# Quantum wave destruction question

1. Nov 9, 2014

### jimmylegss

Now if you have a water surface of 2cm high. You create waves with a height of 1cm above that 2cm, and a through of 1cm. And if a +1 wave runs into a -1 wave they cancel each other out, or also called wave destruction.

But a similar pattern is seen with the double slit experiment. How is this possible? It is easy to visualize with water. But how can a photon or electron be canceled out? That should mean there is negative energy running into positive energy cancelling each other out? With my simple brain, the way I see it, there is either a photon in a vaccuum, or there is nothing. How can it cancel itself out? Does this mean a vaccuum is not really empty?

I know the water waves and electron waves are very different and not comparable, but still the destruction of waves is still seen in similar ways in both cases.

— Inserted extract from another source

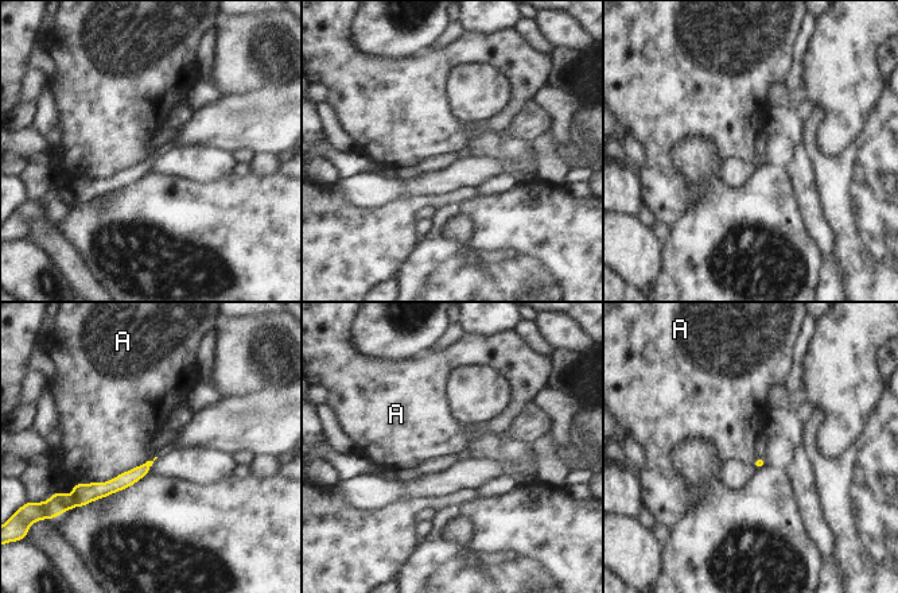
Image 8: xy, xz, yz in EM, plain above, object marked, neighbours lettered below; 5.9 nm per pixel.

If someone can give me some explanation on this, much appreciated!

2. Nov 9, 2014

### VantagePoint72

The photon itself is not being 'cancelled out' when destructive interference occurs. Its wavefunction, which tells the probability of finding the photon here or there, is what undergoes interference as the photon propagates through the double slits. Constructive interference means there is a high probability of finding the photon in that spot on the screen, destructive interference means there is a low (possibly zero) probability of finding the photon there.

3. Nov 10, 2014

### jimmylegss

Yes but if you open one or the other slit then,

slit 1 + slit 2 = what is on the wall

But if you open both slits at the same time then

Slit + slit 2 = less then the sum of those on the wall.

So if you look at the probability of finding the same amount of photons before the two opened slits as you find after the slits, that probability is lower? And as Im typing that sentence Im even more confused.

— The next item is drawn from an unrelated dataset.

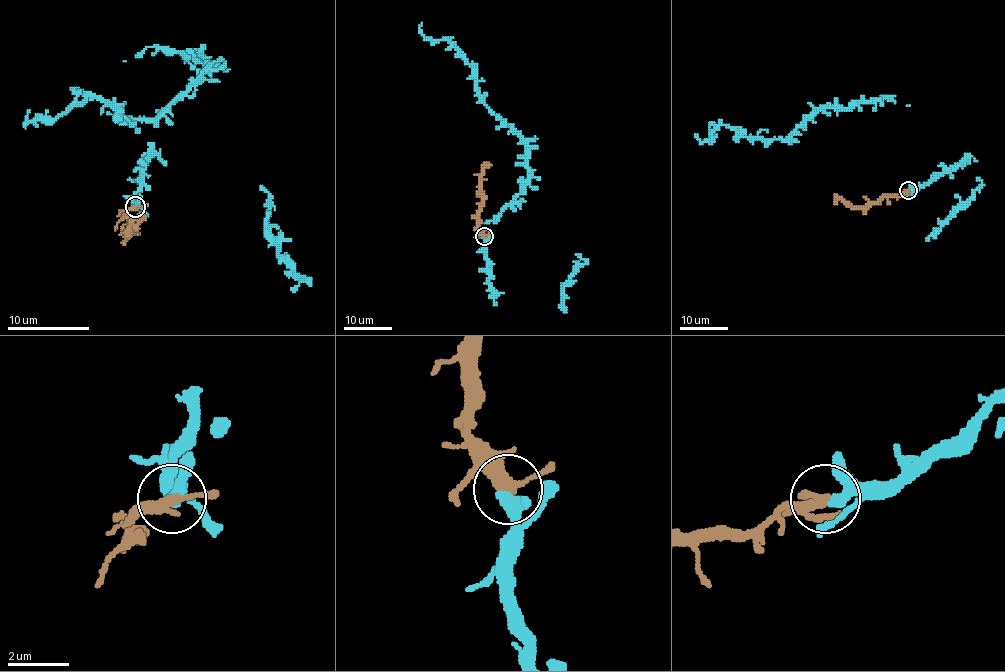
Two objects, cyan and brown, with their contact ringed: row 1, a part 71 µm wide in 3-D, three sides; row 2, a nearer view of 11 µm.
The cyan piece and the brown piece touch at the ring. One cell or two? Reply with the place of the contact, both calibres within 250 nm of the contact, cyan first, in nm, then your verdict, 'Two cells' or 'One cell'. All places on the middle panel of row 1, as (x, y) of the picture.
Place: (484, 236). Thickness 320 nm (cyan) against 320 nm. One cell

I guess since we cannot observe it, we cannot really find out what is happening exactly to have the probability of finding a foton go down after the two screens.

Everytime I think about this stuff, it just blows my mind really :D Cannot believe this actually happens in our reality.

4. Nov 10, 2014

### Staff: Mentor

The probability of a particle striking in the bright areas is greater than it would be if there were no interference, and this more than makes up for the lower probability in the dark areas.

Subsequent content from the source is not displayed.